Singapur Hava Yolları terminali modernlik, büyüklük ve yolcu kapasitesi bakımından dünyanın ikinci büyük terminaliymiş. Hayranlıkla izledik. Ahmet Genç Ağabey, oradan satın aldığı bir video kamerasıyla her tarafının çekimini yapıyordu. Altı saat süren bir bekleyişten sonra, British Airways uçağına aktarma yapıldı. Pasifik Okyanusu üzerinde üç saat, Avustralya kıt’ası üzerinde dört saat süren bir uçuştan sonra, Brisbane denilen şehrin hava alanına indik. Burası ilk konaklama yerimiz. Brisbane, kıt’anın turistik özelliğe sahip en güzel şehirlerinden birisiymiş.
Salı sabahı geldiğimiz hava alanında, üç yüz elli kişi içinden, sadece Türkiye pasaportuna sahip olan Ahmet Ağabeyle ikimizin alıkonması ve bir saat boyunca şüpheli şahıslar gibi sorguya çekilmemiz, beni gerçekten çok incitti. Tercüman aracılığıyla anlaşmaya çalıştığımız bayan memure, bizi dışarıda karşılamaya gelen Halil Bozkaya kardeşi anons etmeye gidince, bu rahatsızlığımı tercüman arkadaşa söyledim. Edindiğim bilgiye göre, maalesef Türklere karşı müspet bir imaj yokmuş. Bir çok olumsuz işlere Türk vatandaşlarımızın adının karışması, bu imajın oluşmasına sebep olmuş.
Merak ediyorum, acaba Türk Dış İşleri Bakanlığı ve onu yurt dışında temsil eden elçilik personeli ne ile meşguller? Aldıkları binlerce doların hakkını niçin vermiyorlar? Neden Türkiye’yi tanıtmak ve Türklere karşı meydana gelen olumsuz imajı düzeltmek için ciddi bir gayretin ve aktif bir faaliyetin içine girmiyorlar? Milletin verdiği vergilerden aldıkları maaşın hakkını helal ettirmek için neden çalışmıyorlar? Vatandaşlarına yeterli derecede hizmet etmemenin ötesinde, resmi ideolojinin temsilcisi duruşuyla, neden kendi vatandaşlarına tepeden bakan kibirli davranışların içine giriyorlar? Ben bu soruların cevabını bulabilmiş değilim.

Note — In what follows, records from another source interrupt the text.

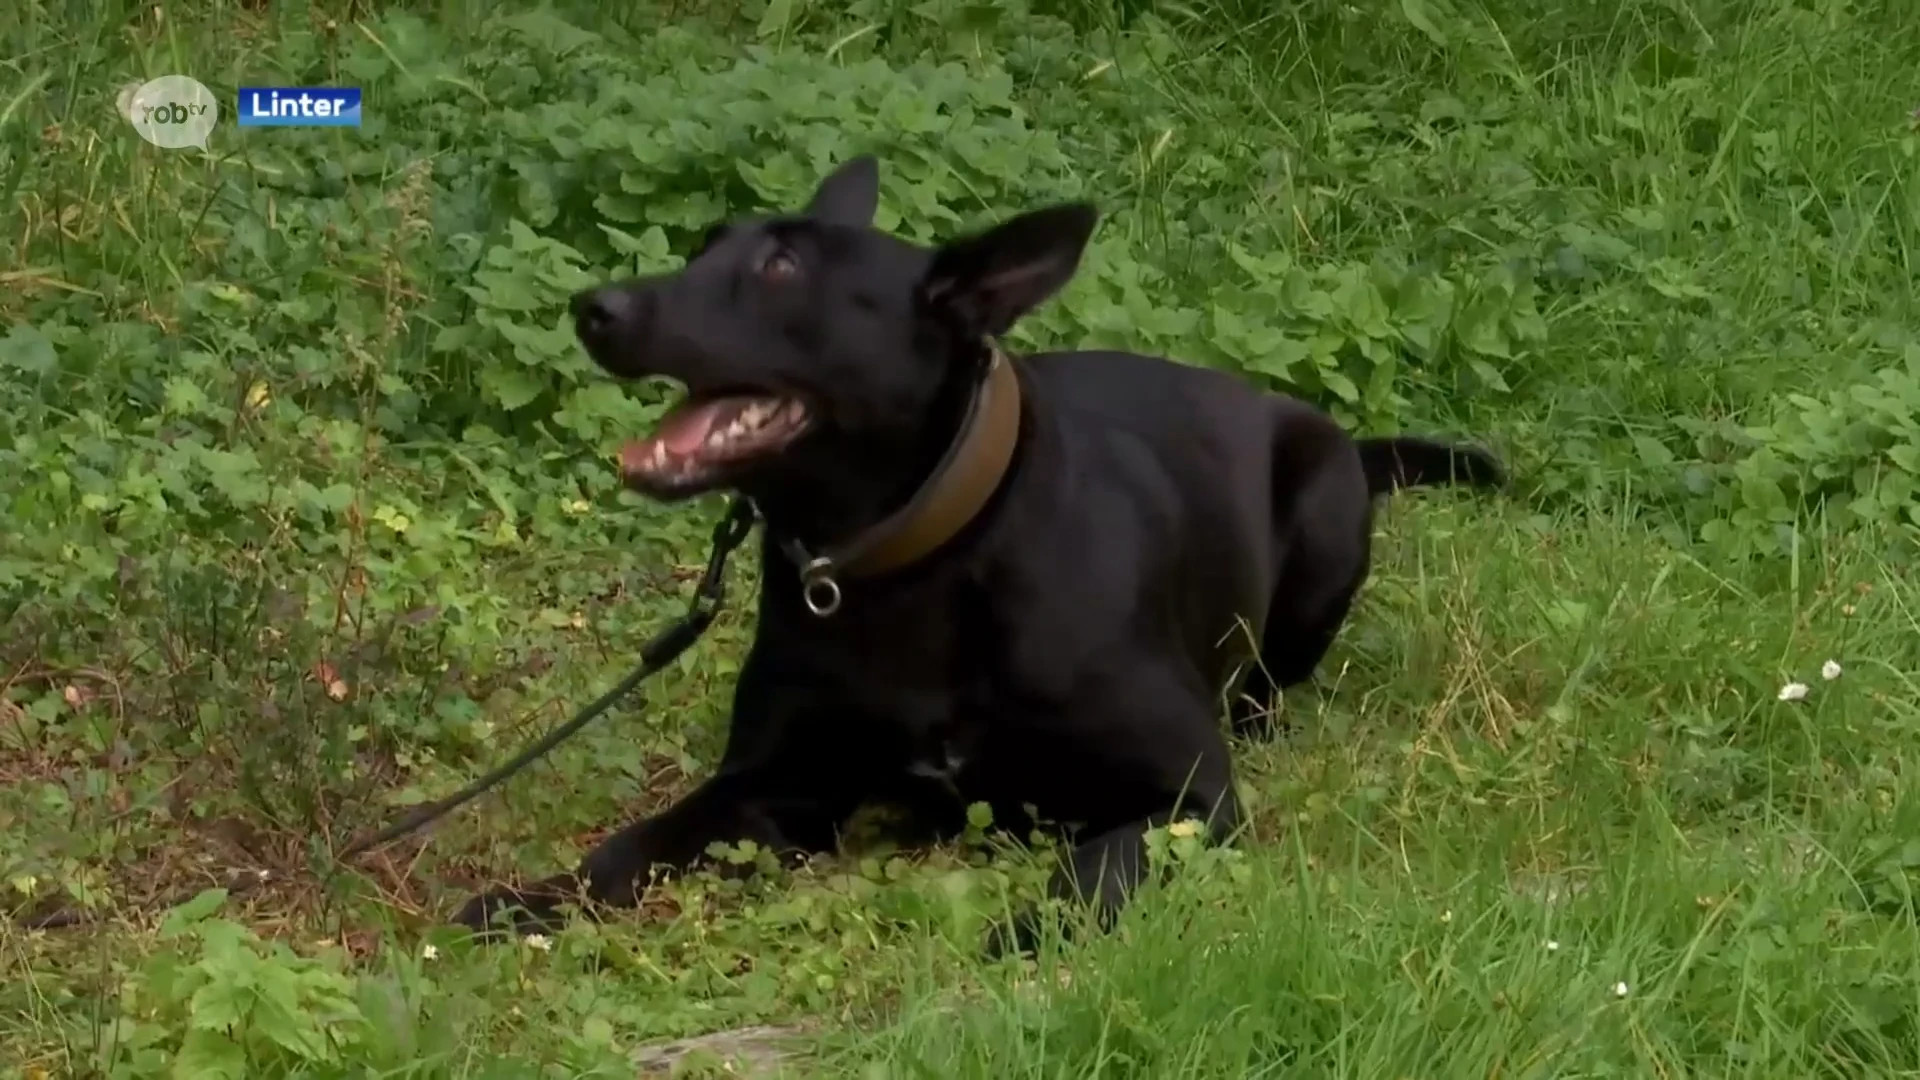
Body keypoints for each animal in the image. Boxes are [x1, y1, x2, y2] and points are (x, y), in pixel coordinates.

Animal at [456, 155, 1505, 937]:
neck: (911, 563)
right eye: (707, 244)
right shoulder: (771, 789)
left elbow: (1096, 872)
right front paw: (530, 901)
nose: (594, 307)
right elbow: (632, 846)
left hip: (1325, 526)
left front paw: (1026, 929)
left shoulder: (1191, 798)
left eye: (783, 268)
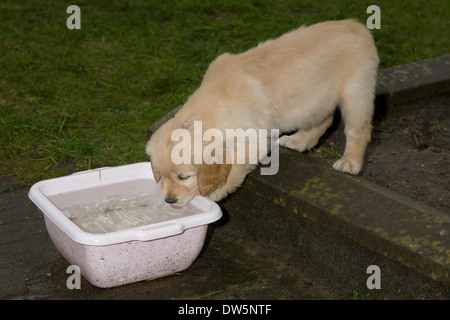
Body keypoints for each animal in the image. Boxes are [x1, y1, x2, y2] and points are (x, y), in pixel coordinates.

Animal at [148, 20, 380, 206]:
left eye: (183, 176)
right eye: (160, 174)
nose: (169, 200)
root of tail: (357, 25)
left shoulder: (254, 138)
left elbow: (235, 165)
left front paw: (219, 189)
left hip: (356, 92)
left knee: (359, 129)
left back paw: (350, 162)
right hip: (313, 100)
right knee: (326, 119)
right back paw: (298, 141)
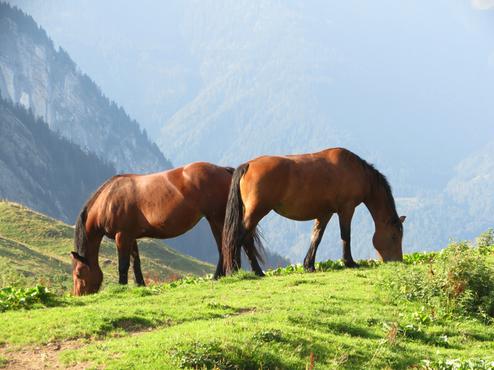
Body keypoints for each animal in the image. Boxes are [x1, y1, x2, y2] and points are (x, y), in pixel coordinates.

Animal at [71, 162, 264, 294]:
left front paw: (122, 287)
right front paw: (141, 286)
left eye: (79, 273)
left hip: (217, 218)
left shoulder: (122, 236)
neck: (108, 200)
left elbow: (123, 265)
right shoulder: (131, 237)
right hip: (216, 219)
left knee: (232, 243)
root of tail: (224, 170)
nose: (79, 295)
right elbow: (136, 263)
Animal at [223, 147, 406, 274]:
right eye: (394, 236)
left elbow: (316, 237)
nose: (397, 261)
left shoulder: (325, 214)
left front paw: (309, 265)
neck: (357, 172)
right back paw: (238, 270)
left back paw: (256, 271)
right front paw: (349, 262)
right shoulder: (346, 209)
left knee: (246, 240)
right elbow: (346, 236)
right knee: (240, 238)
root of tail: (248, 165)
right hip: (256, 212)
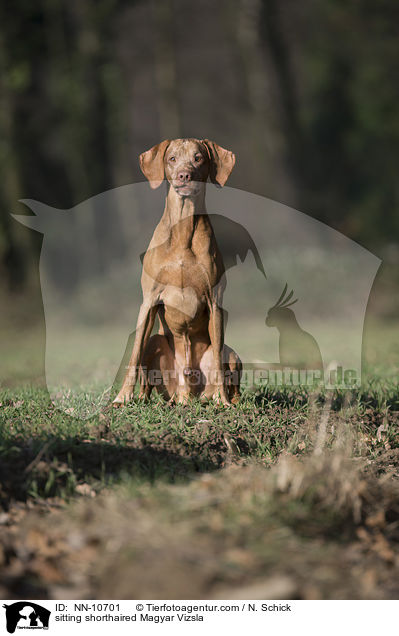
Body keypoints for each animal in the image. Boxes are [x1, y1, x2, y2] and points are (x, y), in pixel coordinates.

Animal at [114, 139, 242, 408]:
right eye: (172, 158)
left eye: (198, 158)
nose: (184, 175)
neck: (183, 230)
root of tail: (185, 394)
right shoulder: (149, 301)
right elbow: (134, 354)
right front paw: (122, 397)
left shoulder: (215, 302)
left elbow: (217, 359)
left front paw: (222, 399)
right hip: (156, 344)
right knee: (147, 376)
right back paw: (145, 399)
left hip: (233, 354)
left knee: (226, 364)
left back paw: (226, 399)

Her neyse..Nihayet Halil Bozkaya kardeşimizle buluşup sarmaş dolaş olduk. Bir miktar istirahatten sonra, öğle namazını müteakip üç saatlik bir gezi, Brisbane şehrinin ne kadar güzel tanzim edildiğini ve şehircilik anlayışı ile düzenlendiğini görmemize kâfi gelmişti. Bir buçuk milyon nüfusa sahip olan şehirde, Müslümanlara ait sekiz adet cami bulunuyor. Gittiğimiz Salı günü akşamı, Dar-ül Ulum Camisinde bir sohbetimiz oldu. Çarşamba akşamı ise, Gold Cost şehrinde, mastır öğrencisi Mustafa kardeşin evinde, Hakan ve emsali arkadaşların da katıldığı bir ders yaptık. Su gibi akıp giden saatlerin ardından tekrar Brisbane şehrine döndük.

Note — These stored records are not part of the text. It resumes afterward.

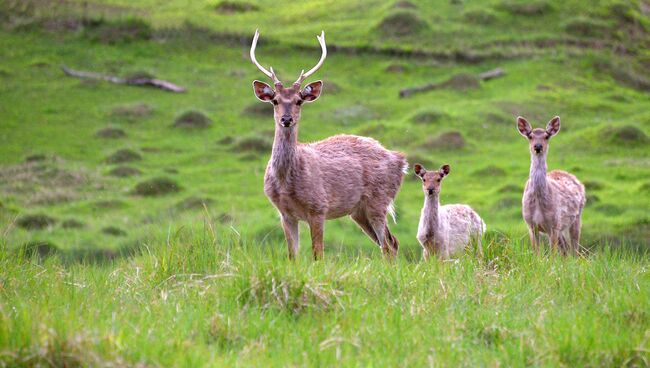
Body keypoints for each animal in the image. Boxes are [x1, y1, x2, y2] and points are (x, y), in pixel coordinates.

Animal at [248, 30, 404, 260]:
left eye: (299, 100)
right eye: (275, 100)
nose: (286, 119)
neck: (287, 184)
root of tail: (401, 161)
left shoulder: (318, 207)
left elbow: (318, 254)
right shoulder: (285, 213)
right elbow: (292, 256)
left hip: (379, 200)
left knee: (389, 244)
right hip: (359, 211)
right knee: (390, 242)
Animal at [516, 116, 588, 254]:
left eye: (546, 136)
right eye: (530, 136)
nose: (538, 146)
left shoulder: (553, 224)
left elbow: (553, 255)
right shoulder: (530, 224)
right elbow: (536, 253)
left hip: (576, 217)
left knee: (574, 250)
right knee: (565, 249)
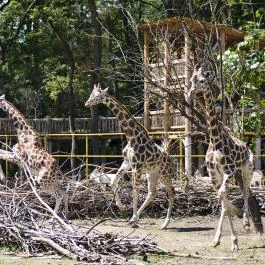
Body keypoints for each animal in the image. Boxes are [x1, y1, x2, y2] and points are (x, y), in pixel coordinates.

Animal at [189, 66, 260, 250]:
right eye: (191, 80)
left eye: (202, 81)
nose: (190, 93)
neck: (215, 140)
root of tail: (247, 146)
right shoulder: (214, 175)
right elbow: (222, 198)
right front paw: (219, 238)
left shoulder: (228, 170)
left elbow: (223, 195)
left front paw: (234, 239)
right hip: (235, 173)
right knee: (235, 192)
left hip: (247, 168)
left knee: (246, 190)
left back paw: (246, 222)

Perşembe günü Halil kardeş bizi Gravat tepesine götürdü. Şehrin her tarafına hâkim ve tam orta yerde bulunan bu tepeden, Brisbane şehri bütün güzelliğiyle bir kartpostal gibi görünüyordu. Yemyeşil ve bol miktardaki ağaçlar şehre bir orman görüntüsü veriyordu. Yüksek binalar sadece şehir merkezindeydi. Onun dışında hemen hemen bütün evler villa tipinde yapılmış. Her taraf çimenlerle çevrili. Bir karış toprak olsa hemen oraya çimen ekiyorlar. İnsanlar yaşadıkları şehri yalancı bir cennete çevirmişler.
Aynı gün Sunshincost (Sanşaynkost) şehrine gittik. Güneş ışıklarının bol olduğu sahiller anlamına geliyormuş. Gerçekten Pasifik Okyanusunun sahilindeki bu şehir tam bir turizm merkezi. Su Altı dünyası dedikleri dev akvaryumu ziyaret edip tekrar şehre dönüp, akşam İsmet beyin evinde sohbete katıldık. Risale-i Nurlar dünyanın öbür ucu olan Avustralya kıt’asında bile okunuyor ve nice insanların imanlarının kurtulmasına vesile oluyordu. Kalabalık cemaatle vedalaşıp ayrıldık. Üç günümüz böyle geçti.
(Not: 1998 yılının Nisan ayı başında gerçekleşen Avustralya seyahat notlarını, gelecek kuşaklara bir hatıra olması için elektronik ortama aktarmayı bir vazife telâkki ettim. Umarım Nur hizmetleri açısından şevk ve gayrete vesile olur.)